### Excerpt
☆ ☆ ☆

# Setup

## Imports

In [None]:
# %pip install opencv-python
# %pip install numpy==1.23.0
# %pip install matplotlib
# %pip install pandas
# %pip install matrepr
# %pip install mediapipe opencv-python-headless
# !wget -q https://storage.googleapis.com/mediapipe-models/gesture_recognizer/gesture_recognizer/float16/1/gesture_recognizer.task

In [None]:
import cv2
import os
import shutil
import numpy as np
import mediapipe as mp
from mediapipe.tasks import python
from mediapipe.tasks.python import vision

## Globals

In [None]:
input_video = "new_video.mov" # Replace with path of input video
output_video = "output_video_clean" 
output_directory = "videoframes"
visualize_tracking = True # Set whether or not you want tracking info in the output video
base_options = python.BaseOptions(model_asset_path='gesture_recognizer.task')
options = vision.GestureRecognizerOptions(base_options=base_options)
recognizer = vision.GestureRecognizer.create_from_options(options)

## Video processing

In [None]:
def create_video(frames, output_name):
    height, width, _ = frames[0].shape
    output_video_path = "{}.mp4".format(output_name)

☆ ☆ ☆

### Stored data entries
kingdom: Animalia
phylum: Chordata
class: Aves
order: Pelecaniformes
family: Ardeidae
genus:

☆ ☆ ☆

### Required task
In the notebook excerpt:
(a) Which NumPy version does the commented install line pin?
(b) What value is assigned to output_directory?
(c) What file extension does create_video add to the output name?
These entries come from a different source than the notebook excerpt.

### Expected answer
(a) 1.23.0
(b) "videoframes"
(c) .mp4